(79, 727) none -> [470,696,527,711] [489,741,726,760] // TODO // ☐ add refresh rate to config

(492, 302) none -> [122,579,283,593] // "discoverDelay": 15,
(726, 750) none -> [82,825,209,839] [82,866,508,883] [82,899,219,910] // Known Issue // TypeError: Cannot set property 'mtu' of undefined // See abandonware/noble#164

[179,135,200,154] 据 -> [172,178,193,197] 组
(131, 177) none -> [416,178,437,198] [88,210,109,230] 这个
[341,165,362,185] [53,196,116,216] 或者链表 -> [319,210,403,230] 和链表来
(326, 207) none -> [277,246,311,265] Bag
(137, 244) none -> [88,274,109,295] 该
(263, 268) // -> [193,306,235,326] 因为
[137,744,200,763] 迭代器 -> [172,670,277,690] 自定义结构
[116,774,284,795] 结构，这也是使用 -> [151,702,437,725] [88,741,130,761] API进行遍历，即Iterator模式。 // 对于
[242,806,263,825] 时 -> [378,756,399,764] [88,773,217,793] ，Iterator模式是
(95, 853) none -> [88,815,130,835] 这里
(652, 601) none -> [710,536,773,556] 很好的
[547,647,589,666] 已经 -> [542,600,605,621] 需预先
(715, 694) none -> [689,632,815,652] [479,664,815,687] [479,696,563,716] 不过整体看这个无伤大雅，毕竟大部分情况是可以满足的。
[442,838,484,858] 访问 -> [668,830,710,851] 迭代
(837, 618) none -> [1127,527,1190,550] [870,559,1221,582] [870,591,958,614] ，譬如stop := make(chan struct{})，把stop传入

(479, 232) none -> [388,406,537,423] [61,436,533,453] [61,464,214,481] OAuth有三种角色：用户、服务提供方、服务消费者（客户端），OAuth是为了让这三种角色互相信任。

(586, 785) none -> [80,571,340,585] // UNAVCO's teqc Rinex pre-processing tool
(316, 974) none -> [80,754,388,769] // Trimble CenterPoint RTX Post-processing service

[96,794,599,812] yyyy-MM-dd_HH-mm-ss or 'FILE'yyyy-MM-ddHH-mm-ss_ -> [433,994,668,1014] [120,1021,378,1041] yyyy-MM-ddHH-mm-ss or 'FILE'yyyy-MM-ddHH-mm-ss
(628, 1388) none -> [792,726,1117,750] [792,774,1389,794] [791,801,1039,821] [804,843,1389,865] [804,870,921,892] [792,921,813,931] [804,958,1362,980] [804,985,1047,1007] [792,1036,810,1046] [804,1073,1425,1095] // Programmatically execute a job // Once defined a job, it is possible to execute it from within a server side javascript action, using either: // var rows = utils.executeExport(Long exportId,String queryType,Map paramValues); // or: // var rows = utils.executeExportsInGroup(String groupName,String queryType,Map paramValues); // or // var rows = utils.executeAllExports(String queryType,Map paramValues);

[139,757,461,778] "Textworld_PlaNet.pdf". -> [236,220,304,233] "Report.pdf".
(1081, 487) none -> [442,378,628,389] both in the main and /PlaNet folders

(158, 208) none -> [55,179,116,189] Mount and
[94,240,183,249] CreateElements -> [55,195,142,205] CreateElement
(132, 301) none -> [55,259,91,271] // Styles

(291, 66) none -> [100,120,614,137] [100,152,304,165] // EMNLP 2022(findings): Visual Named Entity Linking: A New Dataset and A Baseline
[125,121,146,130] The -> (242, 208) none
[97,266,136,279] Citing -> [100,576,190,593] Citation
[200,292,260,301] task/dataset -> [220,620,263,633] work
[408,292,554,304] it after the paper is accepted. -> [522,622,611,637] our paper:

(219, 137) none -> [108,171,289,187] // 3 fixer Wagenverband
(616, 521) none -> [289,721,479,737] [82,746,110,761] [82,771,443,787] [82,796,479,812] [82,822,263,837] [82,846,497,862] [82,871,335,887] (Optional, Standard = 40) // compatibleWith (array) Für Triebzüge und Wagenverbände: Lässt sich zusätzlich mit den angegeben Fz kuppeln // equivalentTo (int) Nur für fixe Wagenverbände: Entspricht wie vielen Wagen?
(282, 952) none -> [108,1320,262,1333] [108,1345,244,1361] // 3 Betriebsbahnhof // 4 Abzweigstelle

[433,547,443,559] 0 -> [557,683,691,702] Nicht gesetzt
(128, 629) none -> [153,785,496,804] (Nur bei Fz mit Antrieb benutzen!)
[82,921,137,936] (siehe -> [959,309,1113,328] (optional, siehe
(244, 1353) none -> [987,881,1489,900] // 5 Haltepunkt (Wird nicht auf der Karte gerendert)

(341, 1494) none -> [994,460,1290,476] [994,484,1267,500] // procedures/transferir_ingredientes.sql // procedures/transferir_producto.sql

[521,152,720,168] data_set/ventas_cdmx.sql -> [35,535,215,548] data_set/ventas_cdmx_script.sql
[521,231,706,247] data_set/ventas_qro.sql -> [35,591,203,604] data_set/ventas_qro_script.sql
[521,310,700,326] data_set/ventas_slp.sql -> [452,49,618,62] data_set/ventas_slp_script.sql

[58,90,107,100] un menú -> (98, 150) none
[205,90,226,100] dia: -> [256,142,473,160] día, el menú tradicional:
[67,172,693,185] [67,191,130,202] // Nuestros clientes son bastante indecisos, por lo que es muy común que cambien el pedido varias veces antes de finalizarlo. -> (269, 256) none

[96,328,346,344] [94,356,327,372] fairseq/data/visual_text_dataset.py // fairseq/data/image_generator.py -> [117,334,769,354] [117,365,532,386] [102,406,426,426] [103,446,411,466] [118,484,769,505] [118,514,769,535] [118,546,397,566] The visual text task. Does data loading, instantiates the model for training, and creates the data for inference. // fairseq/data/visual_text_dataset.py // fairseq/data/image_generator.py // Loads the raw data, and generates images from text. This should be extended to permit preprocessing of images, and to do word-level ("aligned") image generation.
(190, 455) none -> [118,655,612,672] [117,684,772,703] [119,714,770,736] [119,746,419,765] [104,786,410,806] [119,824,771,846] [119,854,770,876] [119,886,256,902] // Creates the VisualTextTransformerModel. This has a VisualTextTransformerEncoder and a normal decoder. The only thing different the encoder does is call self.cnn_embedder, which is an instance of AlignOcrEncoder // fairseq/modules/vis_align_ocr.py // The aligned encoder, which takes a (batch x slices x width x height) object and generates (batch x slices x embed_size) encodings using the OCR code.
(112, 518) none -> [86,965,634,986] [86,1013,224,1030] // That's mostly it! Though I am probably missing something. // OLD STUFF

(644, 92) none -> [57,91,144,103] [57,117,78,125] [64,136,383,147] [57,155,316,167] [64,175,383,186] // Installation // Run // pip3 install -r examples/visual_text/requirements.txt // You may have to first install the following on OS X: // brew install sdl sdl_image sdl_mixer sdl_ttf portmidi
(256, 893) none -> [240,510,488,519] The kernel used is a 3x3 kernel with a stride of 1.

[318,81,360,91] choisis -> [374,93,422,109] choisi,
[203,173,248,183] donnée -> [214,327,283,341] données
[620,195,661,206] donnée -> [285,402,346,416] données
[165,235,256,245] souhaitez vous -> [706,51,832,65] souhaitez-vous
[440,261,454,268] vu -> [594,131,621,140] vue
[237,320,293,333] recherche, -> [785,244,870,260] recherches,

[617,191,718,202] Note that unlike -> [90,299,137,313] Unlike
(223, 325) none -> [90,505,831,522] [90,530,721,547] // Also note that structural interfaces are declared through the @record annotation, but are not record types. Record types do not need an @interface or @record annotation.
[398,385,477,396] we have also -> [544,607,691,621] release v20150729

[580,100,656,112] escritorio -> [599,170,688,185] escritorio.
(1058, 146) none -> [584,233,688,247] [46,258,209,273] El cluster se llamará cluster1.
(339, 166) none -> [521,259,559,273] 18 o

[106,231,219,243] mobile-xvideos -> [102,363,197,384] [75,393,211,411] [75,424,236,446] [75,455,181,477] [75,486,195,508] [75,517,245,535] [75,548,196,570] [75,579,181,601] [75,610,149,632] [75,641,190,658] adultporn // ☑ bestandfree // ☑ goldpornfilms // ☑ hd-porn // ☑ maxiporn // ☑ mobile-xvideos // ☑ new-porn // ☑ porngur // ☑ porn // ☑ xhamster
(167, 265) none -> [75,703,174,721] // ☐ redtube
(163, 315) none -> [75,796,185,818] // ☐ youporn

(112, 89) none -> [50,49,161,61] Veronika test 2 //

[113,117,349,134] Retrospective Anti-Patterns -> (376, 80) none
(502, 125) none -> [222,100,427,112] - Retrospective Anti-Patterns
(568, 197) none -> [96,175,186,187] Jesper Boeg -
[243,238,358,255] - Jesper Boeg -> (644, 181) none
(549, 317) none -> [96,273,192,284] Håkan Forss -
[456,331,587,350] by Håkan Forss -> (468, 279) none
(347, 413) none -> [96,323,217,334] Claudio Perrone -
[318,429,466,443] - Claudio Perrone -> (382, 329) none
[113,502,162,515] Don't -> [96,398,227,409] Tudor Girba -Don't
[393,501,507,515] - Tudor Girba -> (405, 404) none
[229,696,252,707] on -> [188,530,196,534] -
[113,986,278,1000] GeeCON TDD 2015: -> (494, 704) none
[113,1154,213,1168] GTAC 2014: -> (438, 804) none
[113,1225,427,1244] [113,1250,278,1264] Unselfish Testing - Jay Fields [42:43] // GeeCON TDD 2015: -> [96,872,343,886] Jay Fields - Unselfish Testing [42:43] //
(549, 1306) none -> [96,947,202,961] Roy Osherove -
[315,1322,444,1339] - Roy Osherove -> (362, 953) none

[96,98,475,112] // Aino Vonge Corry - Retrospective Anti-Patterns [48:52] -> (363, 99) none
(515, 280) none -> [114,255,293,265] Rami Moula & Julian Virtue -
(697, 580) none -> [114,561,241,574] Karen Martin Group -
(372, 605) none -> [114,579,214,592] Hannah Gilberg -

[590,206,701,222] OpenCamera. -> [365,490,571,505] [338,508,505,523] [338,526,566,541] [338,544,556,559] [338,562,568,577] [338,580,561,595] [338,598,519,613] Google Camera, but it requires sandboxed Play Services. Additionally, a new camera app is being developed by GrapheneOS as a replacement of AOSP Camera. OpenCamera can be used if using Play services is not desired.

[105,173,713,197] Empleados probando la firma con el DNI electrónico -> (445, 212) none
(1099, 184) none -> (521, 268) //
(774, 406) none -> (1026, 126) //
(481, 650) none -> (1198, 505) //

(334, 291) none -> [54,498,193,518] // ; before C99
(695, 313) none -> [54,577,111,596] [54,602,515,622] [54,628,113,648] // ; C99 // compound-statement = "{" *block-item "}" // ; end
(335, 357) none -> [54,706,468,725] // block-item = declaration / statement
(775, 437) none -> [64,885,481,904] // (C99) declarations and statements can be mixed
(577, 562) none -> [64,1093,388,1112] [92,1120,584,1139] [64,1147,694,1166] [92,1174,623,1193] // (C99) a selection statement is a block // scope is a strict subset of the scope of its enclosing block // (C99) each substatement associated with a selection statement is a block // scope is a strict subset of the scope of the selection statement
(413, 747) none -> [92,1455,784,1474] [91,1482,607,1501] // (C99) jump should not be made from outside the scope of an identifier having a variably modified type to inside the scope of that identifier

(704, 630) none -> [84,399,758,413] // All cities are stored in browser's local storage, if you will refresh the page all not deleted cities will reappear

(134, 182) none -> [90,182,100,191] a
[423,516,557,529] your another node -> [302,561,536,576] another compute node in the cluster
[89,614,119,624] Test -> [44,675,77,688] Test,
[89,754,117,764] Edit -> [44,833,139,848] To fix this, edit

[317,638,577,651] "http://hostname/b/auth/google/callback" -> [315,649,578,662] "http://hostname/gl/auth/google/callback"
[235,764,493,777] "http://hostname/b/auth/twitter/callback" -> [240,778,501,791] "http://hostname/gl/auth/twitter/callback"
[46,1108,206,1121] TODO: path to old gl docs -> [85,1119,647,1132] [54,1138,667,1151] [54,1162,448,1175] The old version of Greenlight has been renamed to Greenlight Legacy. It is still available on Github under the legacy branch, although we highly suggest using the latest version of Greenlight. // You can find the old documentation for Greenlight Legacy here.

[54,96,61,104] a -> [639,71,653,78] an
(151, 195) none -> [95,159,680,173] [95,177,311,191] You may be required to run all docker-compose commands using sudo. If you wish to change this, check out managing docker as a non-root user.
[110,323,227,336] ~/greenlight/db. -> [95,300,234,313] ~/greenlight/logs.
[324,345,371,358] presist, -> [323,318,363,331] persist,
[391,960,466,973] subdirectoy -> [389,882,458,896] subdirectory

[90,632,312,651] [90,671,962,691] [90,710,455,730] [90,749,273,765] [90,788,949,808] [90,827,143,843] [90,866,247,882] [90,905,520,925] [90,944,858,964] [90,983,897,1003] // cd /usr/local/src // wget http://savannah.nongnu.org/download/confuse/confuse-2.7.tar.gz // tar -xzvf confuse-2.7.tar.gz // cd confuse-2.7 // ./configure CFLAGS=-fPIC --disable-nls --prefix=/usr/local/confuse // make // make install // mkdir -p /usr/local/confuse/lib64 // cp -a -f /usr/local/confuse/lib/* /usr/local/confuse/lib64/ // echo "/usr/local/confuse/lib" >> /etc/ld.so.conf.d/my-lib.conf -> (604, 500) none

+ + +

● What you need to do: Show me all lines in the records that contain "cluster".

● Exercise result:
(1058, 146) none -> [584,233,688,247] [46,258,209,273] El cluster se llamará cluster1.
[423,516,557,529] your another node -> [302,561,536,576] another compute node in the cluster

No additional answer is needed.